Qual foi o primeiro animal com cauda?
Se você exige um típico rabo de vertebrado, a resposta está em um peixe que viveu há meio bilhão de anos. Uma definição mais ampla do acessório nos permite voltar mais no tempo.
Peixes, anfíbios, répteis, aves e mamíferos formam o grupo dos vertebrados, que possuem todos coluna vertebral e crânio. O rabo é uma extensão da coluna, e aparece nos embriões de todos os vertebrados – inclusive dos que perdem o acessório ao longo da gestação, como os humanos (ficamos só com o cóccix).
O fóssil de vertebrado mais antigo conhecido é da Pikaia gracilens – um peixe com jeitão de enguia, cauda em forma de flecha e cabeça com duas antenas. A pikaia vem do Folhelho de Burgess, uma formação geológica no Canadá que guarda rastros de uma explosão na biodiversidade ocorrida há 508 milhões de anos, no período Cambriano. O leitor que busca uma resposta mais simples pode adotar a pikaia como o mais remoto rabo de vertebrado inequívoco conhecido.

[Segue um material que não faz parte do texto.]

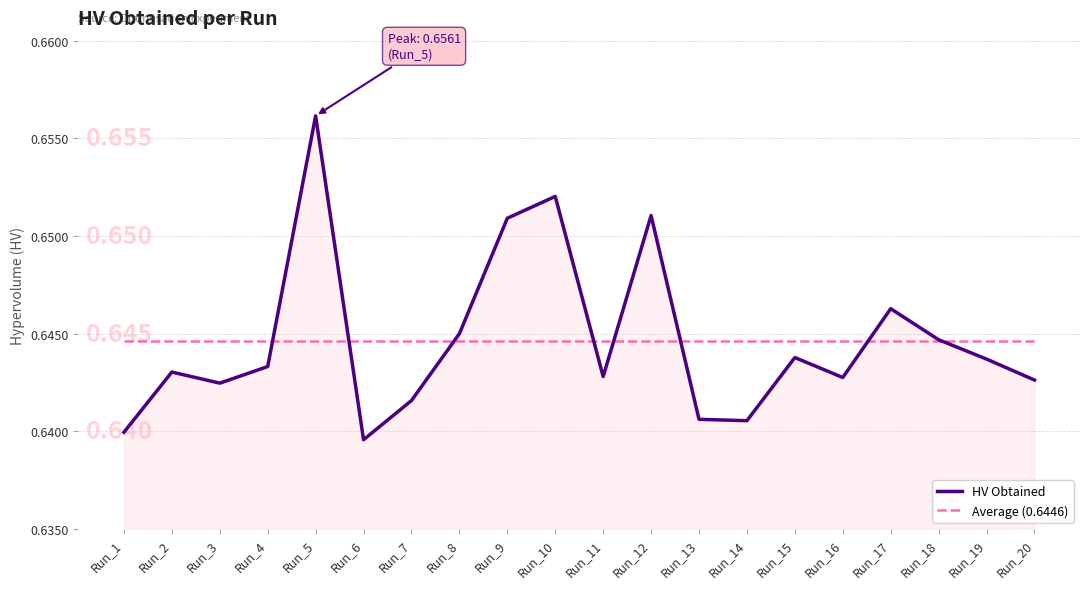

Where is HV Obtained nearest to the value 0?

Run_6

Isso não significa que a pikaia seja uma ancestral direta dos seres humanos e demais vertebrados – a interpretação mais correta é que nossos ancestrais multicelulares cambrianos provavelmente eram animais marinhos parecidos com a pikaia. A evolução funciona como uma árvore que se ramifica, com espécies se dividindo em novas espécies nas pontas enquanto galhos mais antigos são extintos. Esqueça a ideia clichê de linha reta, em que um chimpanzé (ou qualquer outro animal) se torna humano em passos sucessivos.
Antes do Cambriano, no período Ediacarano – o primeiro no registro fóssil a exibir vida multicelular abundante –, acredita-se que a maioria dos animais não se movesse e coletasse nutrientes filtrando a água, de modo que seus corpos eram bem diferentes dos nossos e não exigiam estruturas de locomoção.
“Embora várias formas tenham surgido nesse intervalo, muitas são estranhas – têm formas de disco, rosquinha, gorro, etc. – e algumas lembram grupos que existem hoje, como cnidários, moluscos e artrópodes”, explica Fernanda Quaglio, paleontóloga da Universidade Federal de São Paulo (Unifesp). “O que caracteriza a biota de Ediacara, de maneira geral, é que são formas geralmente filtradoras – e, portanto, péssimas candidatas para terem rabo.”
Evolução não é algo que ocorre do dia para noite, é claro. Se havia algo como a pikaia no cambriano, não se pode descartar que já existissem ancestrais rabudos no ediacarano. O problema é encontrar e interpretar corretamente esses fósseis.
“Temos dois conjuntos de fósseis que poderiam ser candidatos, mas com dúvidas”, diz Quaglio. “Um desses conjuntos consiste pequenas esferas de relevo irregular, que são associadas a embriões, com padrões que poderiam representar metazoários (ou seja, animais). Considerando que nem todos os animais têm rabo – pense em uma ascídia ou espoja –, não podemos ter certeza, mas nada impede de terem sido representantes de grupos com cauda.”
Se o leitor não se importar com uma definição mais ampla de rabo – que inclua, por exemplo, os flagelos das bactérias ou mesmo de uma célula móvel como os espermatozoides –, aí as origens dessa estrutura se perdem no tempo. Balançar uma coisa comprida para se mover é uma criação de bilhões de anos.
As algas do gênero Euglena, por exemplo, consistem em uma única célula eucariótica, bastante complexa, com um rabinho oscilante na ponta e uma região pigmentada vermelha logo acima desse flagelo responsável por detectar luz. Quando ela está no escuro, o olho primitivo dá o sinal para o flagelo balançar até um local iluminado, onde a alga fará fotossíntese.
A cor vermelha é oriunda de carotenoides, as mesmas moléculas que dão cor para uma cenoura ou abóbora.
Sim: ela fabrica a própria comida como uma planta. Mas se move como um animal para perseguir a luz. O mundo microscópico é cheio de truques alienígenas para nós.